Only the lines from the beginning of the material below through the line with "enthält. Kollagenpeptide,…" should be retyped exactly, and pictures are to be skipped.

=====

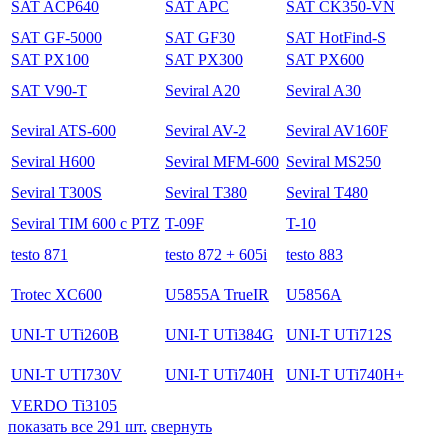
SAT ACP640
SAT APC
SAT CK350-VN
SAT GF-5000
SAT GF30
SAT HotFind-S
SAT PX100
SAT PX300
SAT PX600
SAT V90-T
Seviral A20
Seviral A30
Seviral ATS-600
Seviral AV-2
Seviral AV160F
Seviral H600
Seviral MFM-600
Seviral MS250
Seviral T300S
Seviral T380
Seviral T480
Seviral TIM 600 с PTZ
T-09F
T-10
testo 871
testo 872 + 605i
testo 883
Trotec XC600
U5855A TrueIR
U5856A
UNI-T UTi260B
UNI-T UTi384G
UNI-T UTi712S
UNI-T UTI730V
UNI-T UTi740H
UNI-T UTi740H+
VERDO Ti3105
показать все 291 шт.
свернуть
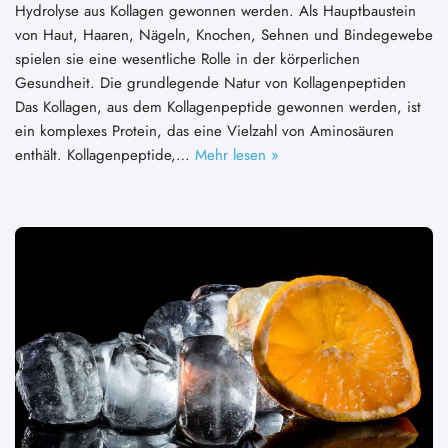
Hydrolyse aus Kollagen gewonnen werden. Als Hauptbaustein
von Haut, Haaren, Nägeln, Knochen, Sehnen und Bindegewebe
spielen sie eine wesentliche Rolle in der körperlichen
Gesundheit. Die grundlegende Natur von Kollagenpeptiden
Das Kollagen, aus dem Kollagenpeptide gewonnen werden, ist
ein komplexes Protein, das eine Vielzahl von Aminosäuren
enthält. Kollagenpeptide,…
Mehr lesen »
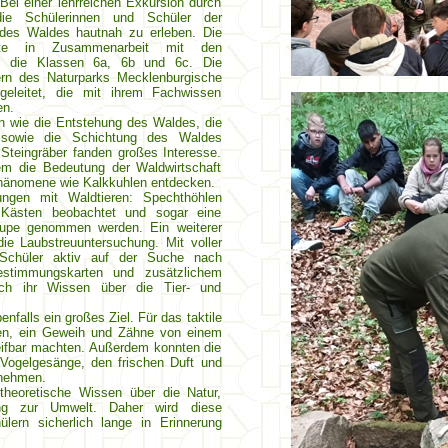
Bei einer lehrreichen Exkursion durch
ie Schülerinnen und Schüler der
t des Waldes hautnah zu erleben. Die
ierte in Zusammenarbeit mit den
ür die Klassen 6a, 6b und 6c. Die
rn des Naturparks Mecklenburgische
leitet, die mit ihrem Fachwissen
en.
 wie die Entstehung des Waldes, die
 sowie die Schichtung des Waldes
Steingräber fanden großes Interesse.
em die Bedeutung der Waldwirtschaft
hänomene wie Kalkkuhlen entdecken.
ngen mit Waldtieren: Spechthöhlen
 Kästen beobachtet und sogar eine
 Lupe genommen werden. Ein weiterer
ie Laubstreuuntersuchung. Mit voller
 Schüler aktiv auf der Suche nach
stimmungskarten und zusätzlichem
durch ihr Wissen über die Tier- und
nfalls ein großes Ziel. Für das taktile
ssen, ein Geweih und Zähne von einem
reifbar machten. Außerdem konnten die
 Vogelgesänge, den frischen Duft und
rnehmen.
theoretische Wissen über die Natur,
ng zur Umwelt. Daher wird diese
lern sicherlich lange in Erinnerung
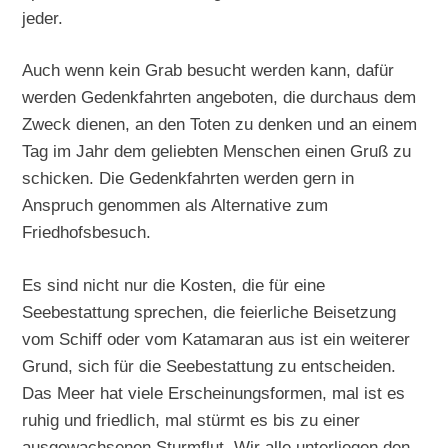
jeder.
Auch wenn kein Grab besucht werden kann, dafür
werden Gedenkfahrten angeboten, die durchaus dem
Zweck dienen, an den Toten zu denken und an einem
Tag im Jahr dem geliebten Menschen einen Gruß zu
schicken. Die Gedenkfahrten werden gern in
Anspruch genommen als Alternative zum
Friedhofsbesuch.
Es sind nicht nur die Kosten, die für eine
Seebestattung sprechen, die feierliche Beisetzung
vom Schiff oder vom Katamaran aus ist ein weiterer
Grund, sich für die Seebestattung zu entscheiden.
Das Meer hat viele Erscheinungsformen, mal ist es
ruhig und friedlich, mal stürmt es bis zu einer
ausgewachsenen Sturmflut. Wir alle unterliegen den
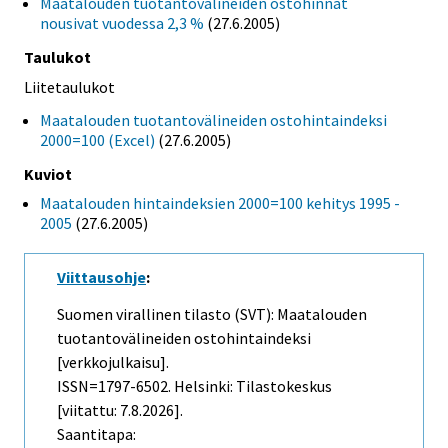
Maatalouden tuotantovälineiden ostohinnat
nousivat vuodessa 2,3 %
(27.6.2005)
Taulukot
Liitetaulukot
Maatalouden tuotantovälineiden ostohintaindeksi
2000=100 (Excel)
(27.6.2005)
Kuviot
Maatalouden hintaindeksien 2000=100 kehitys 1995 -
2005
(27.6.2005)
Viittausohje
:
Suomen virallinen tilasto (SVT): Maatalouden
tuotantovälineiden ostohintaindeksi
[verkkojulkaisu].
ISSN=1797-6502. Helsinki: Tilastokeskus
[viitattu: 7.8.2026].
Saantitapa:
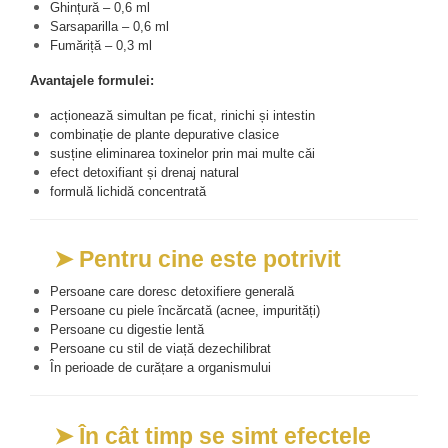
Ghințură – 0,6 ml
Sarsaparilla – 0,6 ml
Fumăriță – 0,3 ml
Avantajele formulei:
acționează simultan pe ficat, rinichi și intestin
combinație de plante depurative clasice
susține eliminarea toxinelor prin mai multe căi
efect detoxifiant și drenaj natural
formulă lichidă concentrată
➤ Pentru cine este potrivit
Persoane care doresc detoxifiere generală
Persoane cu piele încărcată (acnee, impurități)
Persoane cu digestie lentă
Persoane cu stil de viață dezechilibrat
În perioade de curățare a organismului
➤ În cât timp se simt efectele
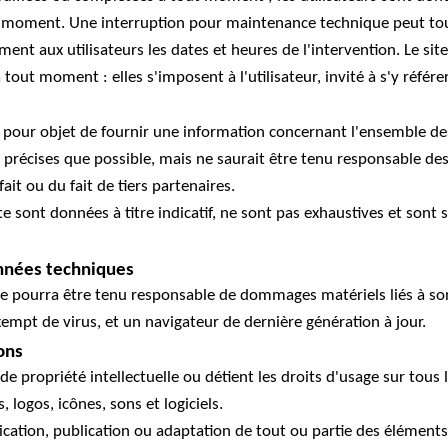
t moment. Une interruption pour maintenance technique peut tout
nt aux utilisateurs les dates et heures de l'intervention. Le site
out moment : elles s'imposent à l'utilisateur, invité à s'y référe
pour objet de fournir une information concernant l'ensemble des 
i précises que possible, mais ne saurait être tenu responsable de
fait ou du fait de tiers partenaires.
te sont données à titre indicatif, ne sont pas exhaustives et sont
onnées techniques
Il ne pourra être tenu responsable de dommages matériels liés à son 
xempt de virus, et un navigateur de dernière génération à jour.
ons
de propriété intellectuelle ou détient les droits d'usage sur tous l
logos, icônes, sons et logiciels.
cation, publication ou adaptation de tout ou partie des éléments 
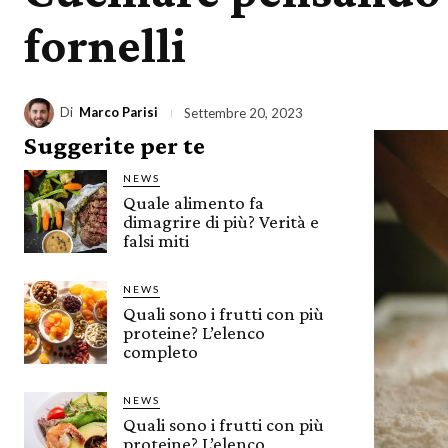
fornelli
Di
Marco Parisi
Settembre 20, 2023
Suggerite per te
NEWS
Quale alimento fa
dimagrire di più? Verità e
falsi miti
NEWS
Quali sono i frutti con più
proteine? L’elenco
completo
NEWS
Quali sono i frutti con più
proteine? L’elenco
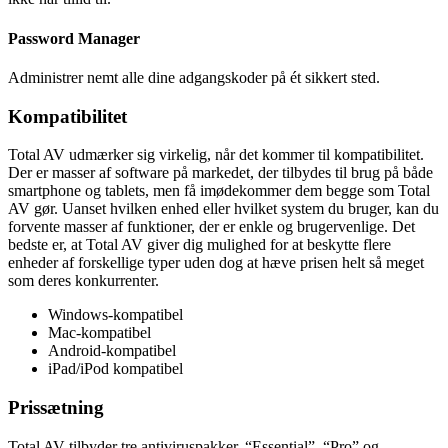
Password Manager
Administrer nemt alle dine adgangskoder på ét sikkert sted.
Kompatibilitet
Total AV udmærker sig virkelig, når det kommer til kompatibilitet.
Der er masser af software på markedet, der tilbydes til brug på både
smartphone og tablets, men få imødekommer dem begge som Total
AV gør. Uanset hvilken enhed eller hvilket system du bruger, kan du
forvente masser af funktioner, der er enkle og brugervenlige. Det
bedste er, at Total AV giver dig mulighed for at beskytte flere
enheder af forskellige typer uden dog at hæve prisen helt så meget
som deres konkurrenter.
Windows-kompatibel
Mac-kompatibel
Android-kompatibel
iPad/iPod kompatibel
Prissætning
Total AV tilbyder tre antiviruspakker, “Essential”, “Pro” og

=====

* _Solution to this exercise_
SAT ACP640
SAT APC
SAT CK350-VN
SAT GF-5000
SAT GF30
SAT HotFind-S
SAT PX100
SAT PX300
SAT PX600
SAT V90-T
Seviral A20
Seviral A30
Seviral ATS-600
Seviral AV-2
Seviral AV160F
Seviral H600
Seviral MFM-600
Seviral MS250
Seviral T300S
Seviral T380
Seviral T480
Seviral TIM 600 с PTZ
T-09F
T-10
testo 871
testo 872 + 605i
testo 883
Trotec XC600
U5855A TrueIR
U5856A
UNI-T UTi260B
UNI-T UTi384G
UNI-T UTi712S
UNI-T UTI730V
UNI-T UTi740H
UNI-T UTi740H+
VERDO Ti3105
показать все 291 шт.
свернуть
Hydrolyse aus Kollagen gewonnen werden. Als Hauptbaustein
von Haut, Haaren, Nägeln, Knochen, Sehnen und Bindegewebe
spielen sie eine wesentliche Rolle in der körperlichen
Gesundheit. Die grundlegende Natur von Kollagenpeptiden
Das Kollagen, aus dem Kollagenpeptide gewonnen werden, ist
ein komplexes Protein, das eine Vielzahl von Aminosäuren
enthält. Kollagenpeptide,…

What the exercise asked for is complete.